At that time, I was focused setting up a publication as a website-with-text-and-audio. Adding free PDF download and free audio download seemed to make perfect sense and was easy to do. But it wasn’t until a couple of chapbooks later that I was comfortable enough with Lulu’s POD site to offer a print version and a CD version. We also offered a Lulu e-book version, but that was really just a fancy PDF download. It wasn’t until the 5th and 6th chapbooks that I was comfortable enough with Smashwords e-book publishing to offer an honest-to-God genuine ePUB download. (The Kindle – aka MOBI – version at Smashwords is still sub-par, unfortunately – it’s those hanging indents you can’t do, Kindle!)

We’ve come all that way since Handmade Boats was first published as website-text-audio-PDF-download, and, what with one thing and another, it’s only now that Heather and I have focused on packaging Handmade Boats as an as ePUB file and as a print edition. As usual, the e-version is free, and the print edition available at cost-price from Lulu ($4.98 plus shipping in this instance).

We had to look for new artwork for the e-book and print versions, since the website cover art had limited permission on it. We were thrilled when U.K. photographer Paul Hurst gave us permission to use his lovely work as cover art.

Oh, and don’t forget to check out this awesomely eerie video by Swoon. It’s made from ‘On Edward Hopper’s Automat‘, one of the Handmade Boats poems.

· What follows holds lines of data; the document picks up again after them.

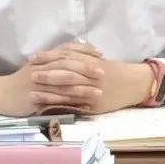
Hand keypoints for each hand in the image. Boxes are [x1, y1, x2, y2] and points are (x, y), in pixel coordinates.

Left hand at [29, 43, 154, 113]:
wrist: (135, 83)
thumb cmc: (115, 71)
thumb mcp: (98, 60)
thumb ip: (80, 57)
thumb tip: (60, 54)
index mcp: (89, 61)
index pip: (65, 57)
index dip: (47, 57)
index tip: (32, 58)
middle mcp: (90, 75)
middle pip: (64, 72)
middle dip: (46, 73)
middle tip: (29, 73)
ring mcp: (91, 91)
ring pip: (66, 91)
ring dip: (48, 93)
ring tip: (31, 94)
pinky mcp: (93, 105)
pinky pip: (74, 106)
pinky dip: (60, 107)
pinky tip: (48, 109)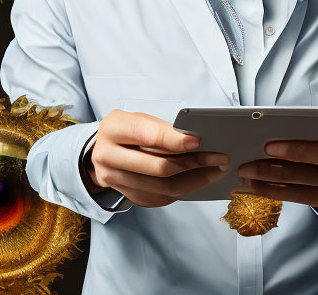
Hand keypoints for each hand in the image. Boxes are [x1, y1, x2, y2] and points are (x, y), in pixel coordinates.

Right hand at [86, 109, 228, 207]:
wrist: (98, 152)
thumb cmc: (126, 131)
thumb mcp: (138, 119)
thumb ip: (161, 129)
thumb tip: (195, 142)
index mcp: (113, 129)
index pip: (148, 136)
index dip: (175, 140)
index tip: (199, 141)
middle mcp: (109, 157)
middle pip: (158, 167)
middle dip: (194, 163)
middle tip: (220, 159)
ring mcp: (115, 181)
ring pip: (162, 188)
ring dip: (195, 181)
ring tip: (216, 171)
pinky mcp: (126, 196)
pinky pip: (159, 198)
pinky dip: (183, 190)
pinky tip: (199, 181)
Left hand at [234, 139, 317, 213]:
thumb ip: (317, 140)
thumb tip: (277, 134)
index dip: (298, 151)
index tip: (269, 146)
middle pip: (310, 176)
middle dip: (274, 170)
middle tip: (246, 165)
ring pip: (305, 192)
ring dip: (272, 186)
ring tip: (247, 180)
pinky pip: (305, 200)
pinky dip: (281, 194)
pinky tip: (262, 189)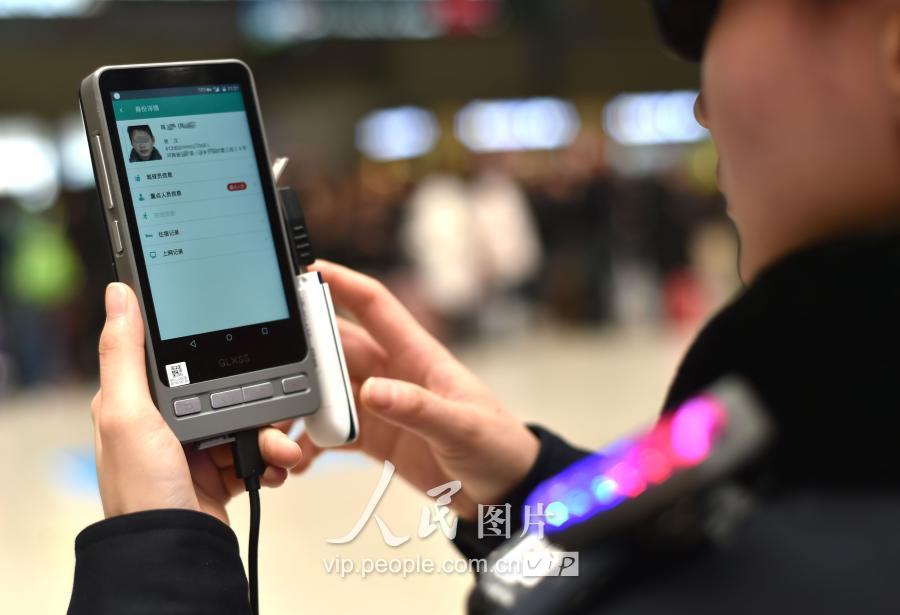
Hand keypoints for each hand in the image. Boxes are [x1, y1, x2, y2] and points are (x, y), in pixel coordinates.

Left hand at [91, 283, 302, 524]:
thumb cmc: (142, 492)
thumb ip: (124, 353)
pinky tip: (275, 465)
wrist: (176, 551)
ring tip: (280, 448)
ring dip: (272, 433)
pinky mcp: (221, 471)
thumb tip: (119, 295)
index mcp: (138, 402)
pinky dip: (272, 457)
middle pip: (226, 388)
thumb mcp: (127, 414)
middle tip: (273, 411)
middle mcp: (167, 423)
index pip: (180, 358)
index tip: (241, 343)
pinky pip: (256, 450)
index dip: (211, 349)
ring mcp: (197, 448)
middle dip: (258, 399)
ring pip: (247, 419)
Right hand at [292, 261, 539, 518]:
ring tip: (280, 429)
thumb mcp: (462, 426)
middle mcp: (393, 373)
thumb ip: (418, 409)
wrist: (504, 492)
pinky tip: (297, 460)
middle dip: (301, 354)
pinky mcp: (375, 437)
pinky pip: (332, 431)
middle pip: (336, 350)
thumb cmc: (497, 446)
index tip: (304, 268)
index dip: (340, 282)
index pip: (374, 305)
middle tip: (268, 365)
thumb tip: (372, 391)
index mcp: (417, 355)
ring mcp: (381, 405)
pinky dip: (311, 443)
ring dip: (301, 406)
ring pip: (327, 392)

another advantage of multi-format publishing

Here’s yet another advantage of multi-format publishing, people. As readers of this blog know, I’m a huge fan of multi-format publishing, since it increases potential readership by allowing readers/listeners to choose their preferred method of poetry delivery (including whether to pay for it or not). For me, the backbone of each multi-format publication is a website containing the full text of the published book or chapbook, while additional options include audio, e-book and print book versions.

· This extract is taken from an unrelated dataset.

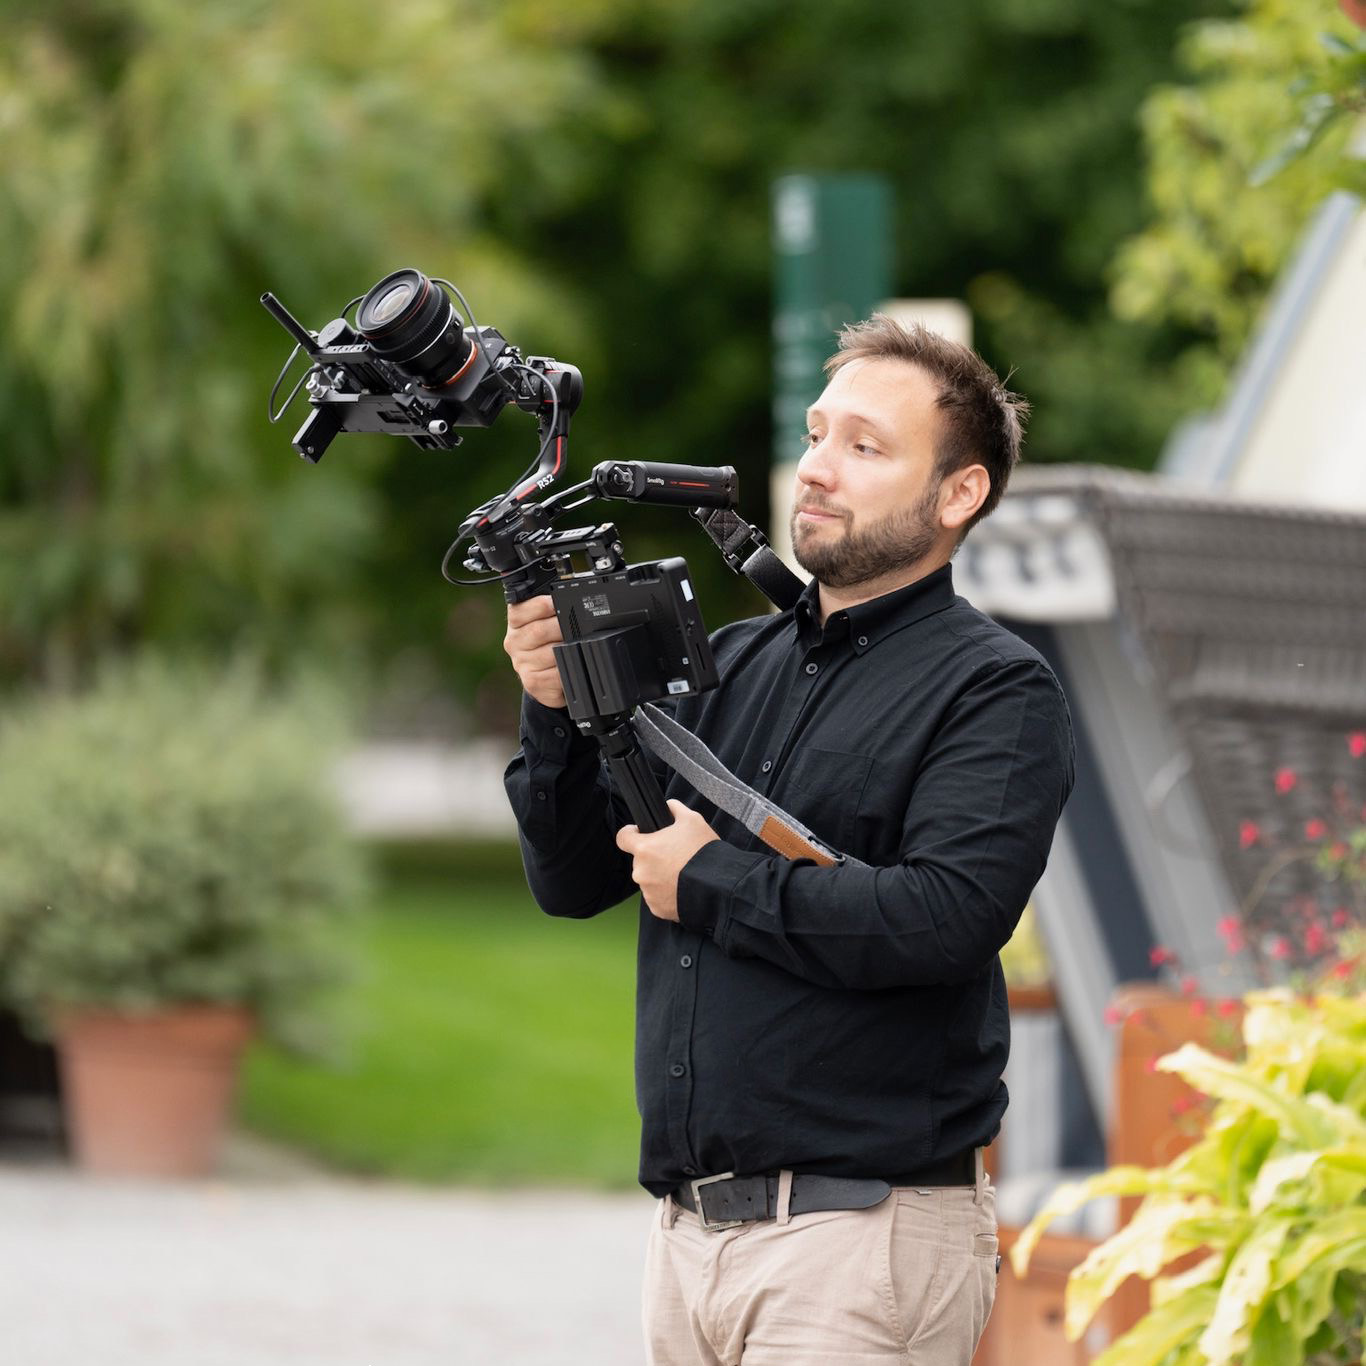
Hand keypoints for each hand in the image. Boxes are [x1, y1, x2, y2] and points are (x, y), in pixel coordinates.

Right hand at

While I was away on vacation, and to my great delight, five video poems were made and two reviews written about/from either work published by Whale Sound Audio Chapbooks, or my own work. Once stated it is immediately obvious, but I confess I hadn’t articulated to myself the fact that while the e-book, audio and print versions of these different collections are static/one-off publications, the website is not, and may constantly morph to include reactions of readers and listeners and so gain in texture. It seems to me there are advantages to publishing any given work in *both* static and flexible formats.

So, while I am listing these items together below, I have also added them as links to the respective websites of the different publications, where they provide an additional dimension for readers of the websites. Yay for the book-as-website model!

Whale Sound Audio Chapbooks

From Handmade Boats by H.K. Hummel:
video based on the poem On Edward Hopper’s ‘Automat‘, by Marc Swoon Bildos Ney

From Threatening Weather by Howie Good:
video based on the poem An Armed Man Lurks In Ambush, by Marc Swoon Bildos Ney
video based on the poem The Stockholm Syndrome, by Marc Swoon Bildos Ney

Nic’s work

From Dark And Like A Web:
review of the chapbook by Nancy Devine, blogging at Nancy Devine.
review of the chapbook by Rachel Barenblat, blogging at Velveteen Rabbi. (For all reviews of Dark and Like A Web, click here.)
video based on the poem ‘On Being Constantly Civil Towards Death’, by Dave Bonta
video by Swoon on the poem ‘There are howling wolves’

From Forever Will End On Thursday:
video based on the poem homesteader, by Dave Bonta
video based on the poem the wanderers’ blessing, by Dave Bonta

e-publishing awesomeness!

I actually read the Smashwords style guide to the end and discovered you can de-activate any dud e-book versions you don’t want your book downloaded in at Smashwords. So I’ve disabled everything except EPUB, MOBI and PDF at the baobab girl Smashwords page. MOBI still needs a small format fix, but I think I now understand why the first-line indent happened.

All this makes me a very happy poetry publisher!!